Longer-term impacts of the COVID-19 pandemic on the dietary purchasing choices of British households, particularly families.

Purpose

The proposed research aims to quantify how households’ food purchasing has evolved throughout the COVID-19 pandemic, and how this has varied across different types of households. In particular, we will:

  1. Document impacts of the pandemic on the nutritional composition of shopping baskets and look at changes in composite measures of nutrition as well as in important nutrients such as saturated fat, sugar and sodium.
  2. Analyse whether changes documented in 2021 were a temporary response to the pandemic, or whether these changes have persisted.
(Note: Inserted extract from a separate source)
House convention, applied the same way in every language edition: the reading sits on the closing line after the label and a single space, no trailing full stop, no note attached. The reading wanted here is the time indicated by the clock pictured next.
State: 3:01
Focus on changes in dietary choices among households with children and explore how diets differ for families at different points in the income distribution

Background

The COVID-19 pandemic had an enormous impact on nutritional choices of people’s lives. What is currently not known is the extent to which these changes translate to changes in the nutritional composition of the shopping basket, or whether the changes observed during 2020 persisted through the following year.

Aims and methodology

We will use the Kantar Worldpanel and the Living Costs and Food Survey (LCFS) to track household purchases (into the home and out of home) and their nutritional composition throughout the COVID pandemic and up to April 2022.

We will start by descriptively documenting the evolution of our outcomes of interest (mean calories from at home and out-of-home food, as well as nutritional compositions of purchases), and will then estimate the impact of the pandemic over time, controlling for seasonality, household fixed effects and changes in households’ composition. We will be able to compare a household’s purchases during 2020 and 2021 to their purchasing behaviour at the same point in the year during 2019 (controlling for changes in household composition).